Checking convergence of 2-layer neural network in python

Question 1

I am working with the following code:

import numpy as np
def sigmoid(x):
 return 1.0/(1.0 + np.exp(-x))
def sigmoid_prime(x):
 return sigmoid(x)*(1.0-sigmoid(x))
def tanh(x):
 return np.tanh(x)
def tanh_prime(x):
 return 1.0 - x**2
class NeuralNetwork:
 def __init__(self, layers, activation='tanh'):
 if activation == 'sigmoid':
 self.activation = sigmoid
 self.activation_prime = sigmoid_prime
 elif activation == 'tanh':
 self.activation = tanh
 self.activation_prime = tanh_prime
 # Set weights
 self.weights = []
 # layers = [2,2,1]
 # range of weight values (-1,1)
 # input and hidden layers - random((2+1, 2+1)) : 3 x 3
 for i in range(1, len(layers) - 1):
 r = 2*np.random.random((layers[i-1] + 1, layers[i] + 1)) -1
 self.weights.append(r)
 # output layer - random((2+1, 1)) : 3 x 1
 r = 2*np.random.random( (layers[i] + 1, layers[i+1])) - 1
 self.weights.append(r)
 def fit(self, X, y, learning_rate=0.2, epochs=100000):
 # Add column of ones to X
 # This is to add the bias unit to the input layer
 ones = np.atleast_2d(np.ones(X.shape[0]))
 X = np.concatenate((ones.T, X), axis=1)
 for k in range(epochs):
 if k % 10000 == 0: print 'epochs:', k
 i = np.random.randint(X.shape[0])
 a = [X[i]]
 for l in range(len(self.weights)):
 dot_value = np.dot(a[l], self.weights[l])
 activation = self.activation(dot_value)
 a.append(activation)
 # output layer
 error = y[i] - a[-1]
 deltas = [error * self.activation_prime(a[-1])]
 # we need to begin at the second to last layer 
 # (a layer before the output layer)
 for l in range(len(a) - 2, 0, -1): 
 deltas.append(deltas[-1].dot(self.weights[l].T)*self.activation_prime(a[l]))
 # reverse
 # [level3(output)->level2(hidden)] => [level2(hidden)->level3(output)]
 deltas.reverse()
 # backpropagation
 # 1. Multiply its output delta and input activation 
 # to get the gradient of the weight.
 # 2. Subtract a ratio (percentage) of the gradient from the weight.
 for i in range(len(self.weights)):
 layer = np.atleast_2d(a[i])
 delta = np.atleast_2d(deltas[i])
 self.weights[i] += learning_rate * layer.T.dot(delta)
 def predict(self, x): 
 a = np.concatenate((np.ones(1).T, np.array(x)), axis=0) 
 for l in range(0, len(self.weights)):
 a = self.activation(np.dot(a, self.weights[l]))
 return a
if __name__ == '__main__':
 nn = NeuralNetwork([2,2,1])
 X = np.array([[0, 0],
 [0, 1],
 [1, 0],
 [1, 1]])
 y = np.array([0, 1, 1, 0])
 nn.fit(X, y)
 for e in X:
 print(e,nn.predict(e))

While this converges well and fast when using the tanh, it does converge much slower when using the sigmoid ( in def __init__(self, layers, activation='tanh') change tanh to sigmoid ).
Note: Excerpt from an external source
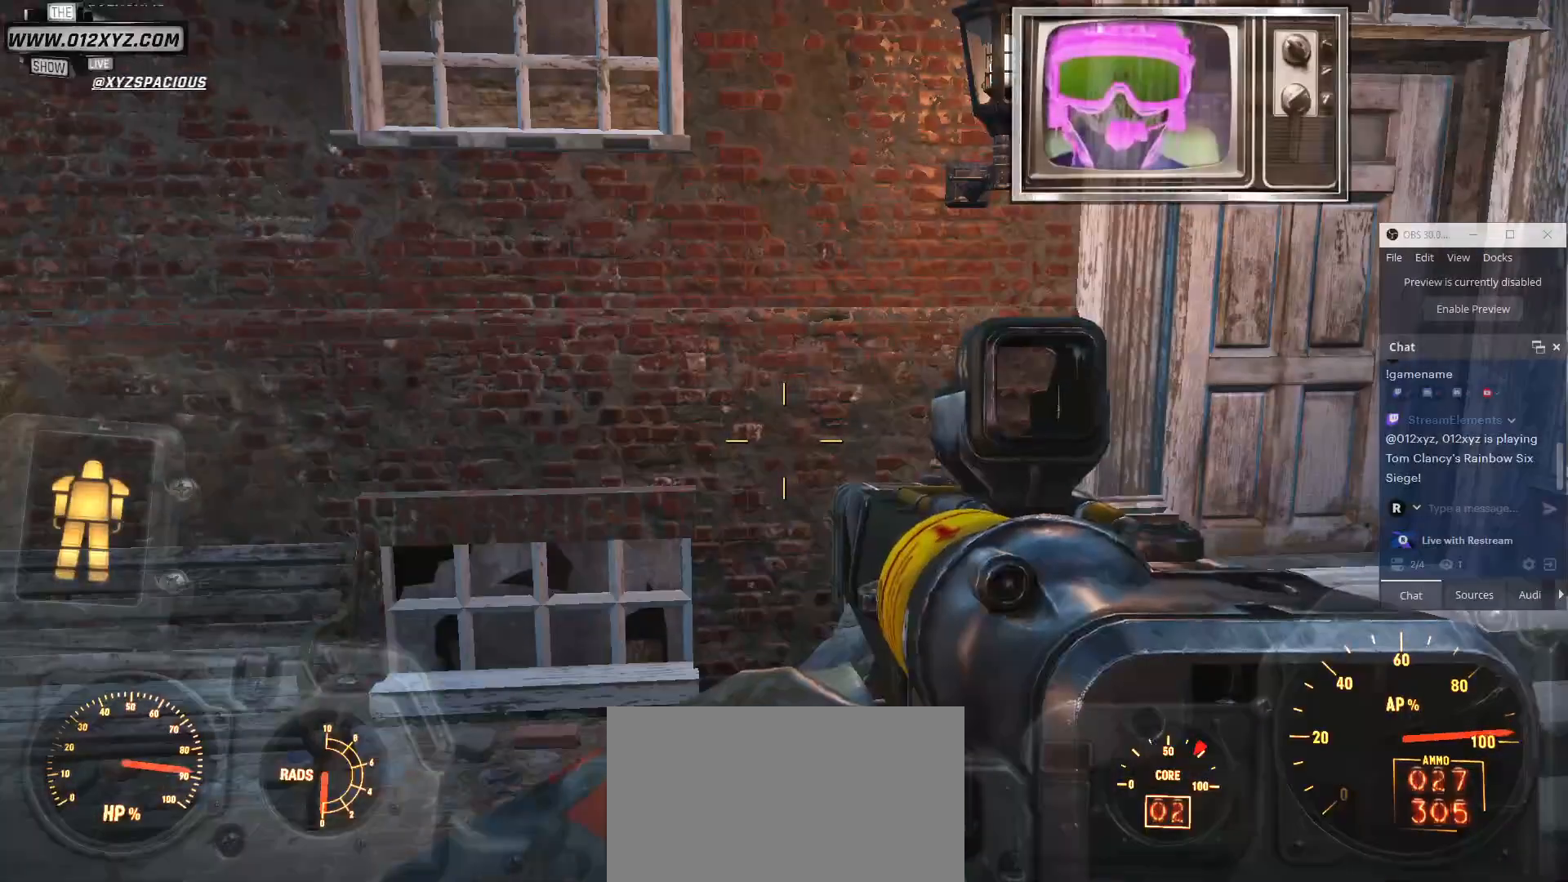
{"keys": ["d"], "mouse": [], "events": [[333, "d", "down"]]}
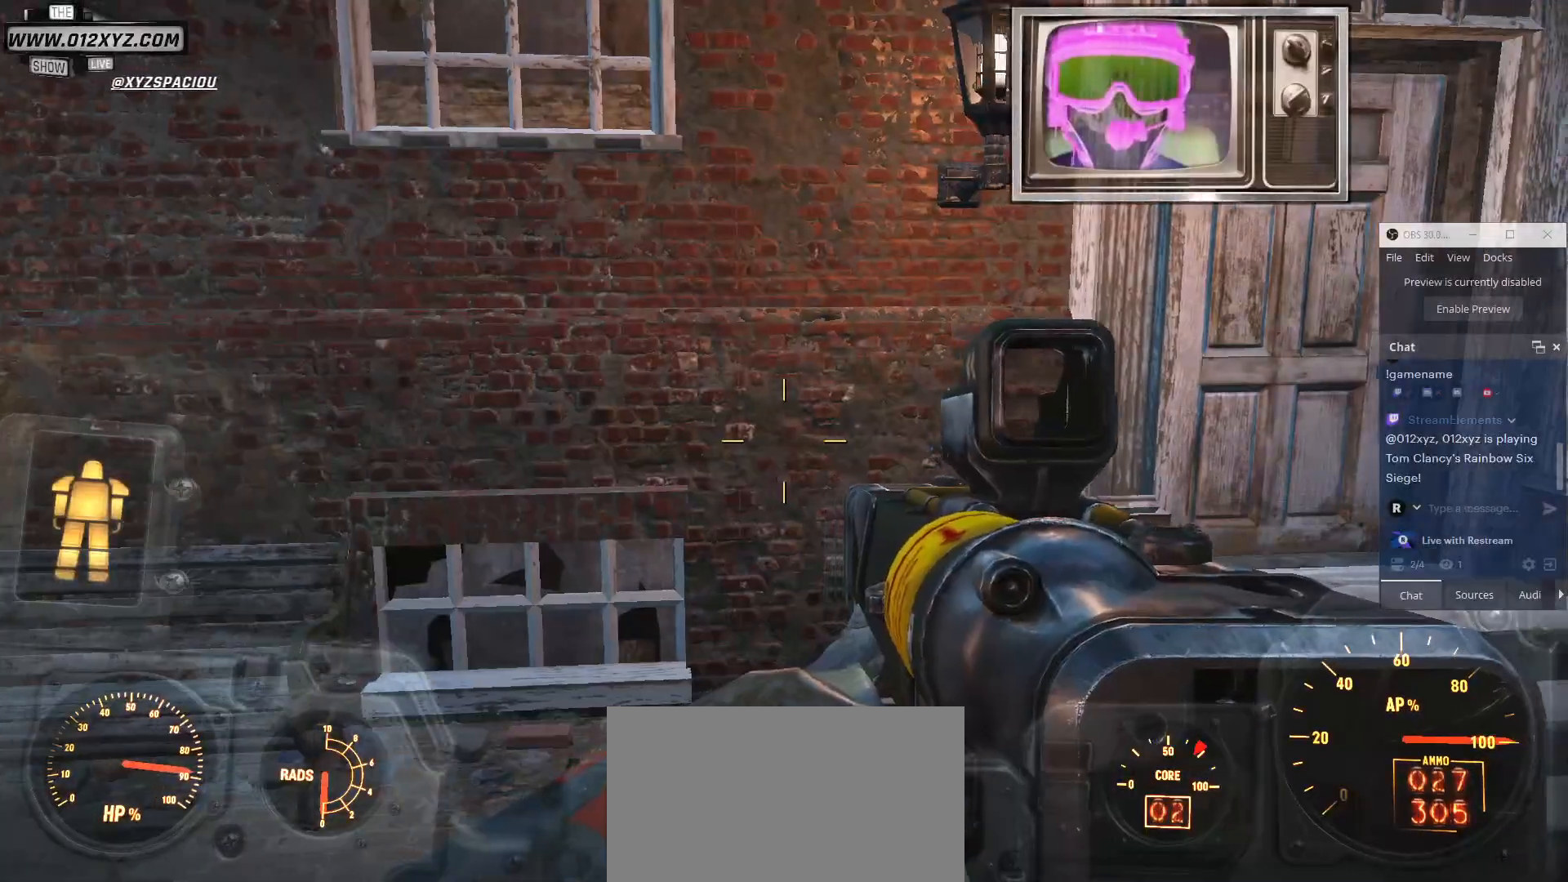
{"keys": ["d", "w"], "mouse": [], "events": [[100, "w", "down"]]}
I cannot find why that is. How do I improve the implementation for the sigmoid?

Question 2

Are you interested in reviews on aspects of the code unrelated to the sigmoid implementation?

Question 3

Of course I am!

Question 4

The reasons for the speed discrepancy

The reason for the differences in timing are because evaluating sigmoid_prime() takes far longer than tanh_prime(). You can see this if you use a line profiler such as the line_profiler module.
Is tanh_prime() supposed to be the derivative of tanh()? If so, you might want to double-check your formula. The derivative of tanh(x) is 1. - tanh(x)**2, not 1. - x**2.
In fact, if you use the the actual definition of the derivative of tanh(), the timings become much more similar.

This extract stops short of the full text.